# Aim of the exercise
Restrict the output to the lines below starting at the one that contains "pinky pip: (716, 619)" and ending at the one that contains "middle tip: (850, 418)", and restate them word for word, both ends included.

-------- Extracted entries --------

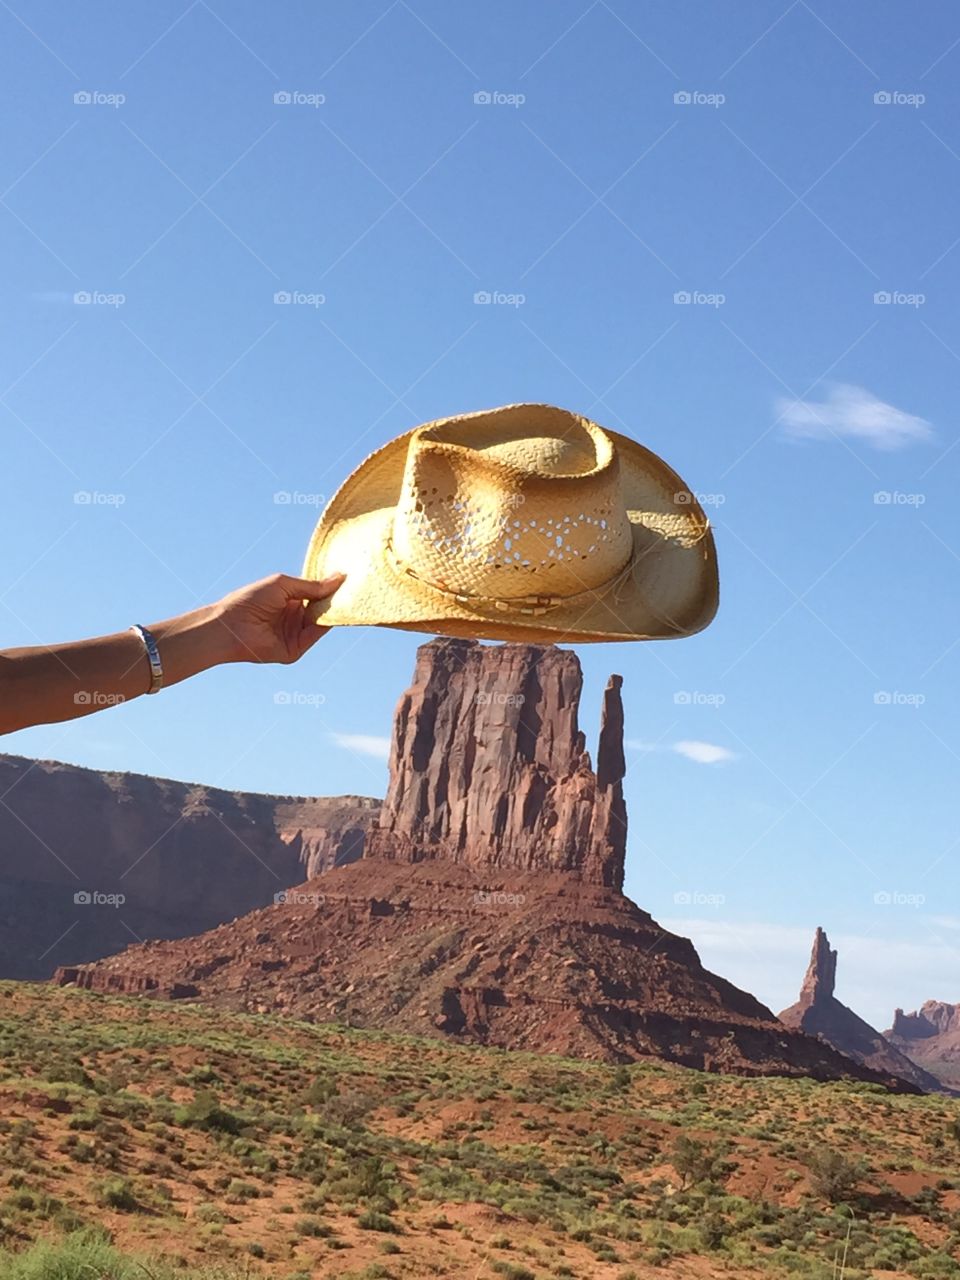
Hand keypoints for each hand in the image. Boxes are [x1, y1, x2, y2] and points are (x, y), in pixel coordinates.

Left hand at [214, 572, 344, 664]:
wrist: (230, 625)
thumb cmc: (250, 600)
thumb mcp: (284, 585)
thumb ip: (312, 585)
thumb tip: (339, 578)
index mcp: (288, 601)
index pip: (315, 595)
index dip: (329, 587)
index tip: (348, 577)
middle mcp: (293, 619)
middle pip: (321, 609)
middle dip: (336, 599)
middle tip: (355, 587)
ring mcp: (294, 635)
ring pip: (321, 622)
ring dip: (334, 610)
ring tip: (351, 596)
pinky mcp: (294, 650)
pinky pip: (315, 636)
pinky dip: (327, 625)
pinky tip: (336, 611)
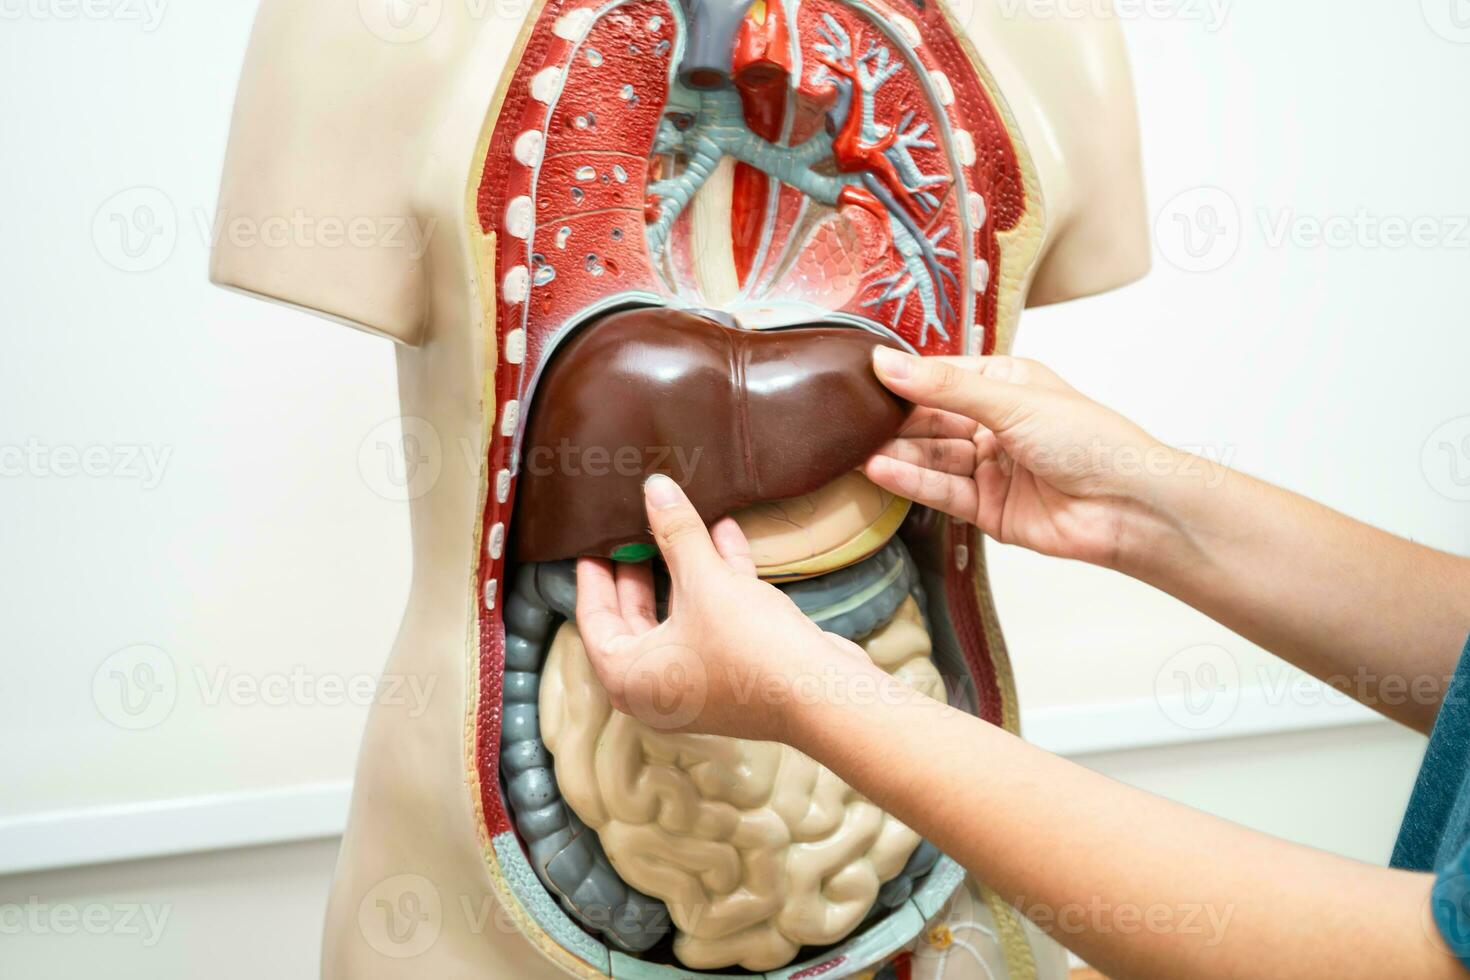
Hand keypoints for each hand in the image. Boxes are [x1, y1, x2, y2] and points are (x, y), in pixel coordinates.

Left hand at [574, 475, 876, 741]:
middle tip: (630, 529)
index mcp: (630, 676)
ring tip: (678, 521)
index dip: (594, 576)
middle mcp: (659, 685)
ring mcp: (700, 680)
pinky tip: (727, 533)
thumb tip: (655, 488)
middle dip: (639, 570)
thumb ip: (677, 533)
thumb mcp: (705, 581)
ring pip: (680, 615)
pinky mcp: (737, 669)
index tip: (592, 543)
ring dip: (685, 567)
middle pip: (635, 618)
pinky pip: (716, 619)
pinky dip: (719, 580)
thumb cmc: (750, 649)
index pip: (595, 620)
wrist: (825, 694)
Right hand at [864, 349, 1180, 568]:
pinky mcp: (987, 509)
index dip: (905, 378)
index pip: (942, 376)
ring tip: (856, 448)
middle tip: (850, 418)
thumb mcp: (1011, 400)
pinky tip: (881, 470)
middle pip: (931, 420)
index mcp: (1006, 385)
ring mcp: (990, 468)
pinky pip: (941, 491)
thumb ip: (944, 386)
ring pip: (932, 457)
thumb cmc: (1091, 441)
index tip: (864, 377)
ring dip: (896, 453)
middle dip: (894, 420)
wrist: (1128, 506)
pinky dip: (911, 481)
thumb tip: (887, 362)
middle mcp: (995, 424)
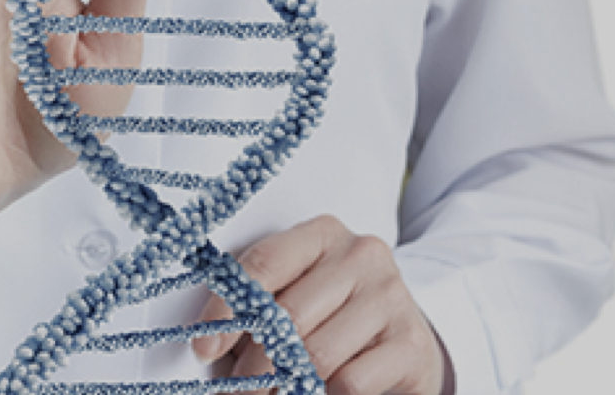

--------

# Finished exercise
pinky pip: (716, 619)
pinky dip: (719, 580)
thumb cmc: (750, 649)
index pip: (595, 620)
wrist: (825, 694)
Right hand at [864, 349, 1180, 568]:
pinky mcp: (987, 509)
index dip: (905, 378)
index pip: (942, 376)
ring tip: (856, 448)
middle tip: (850, 418)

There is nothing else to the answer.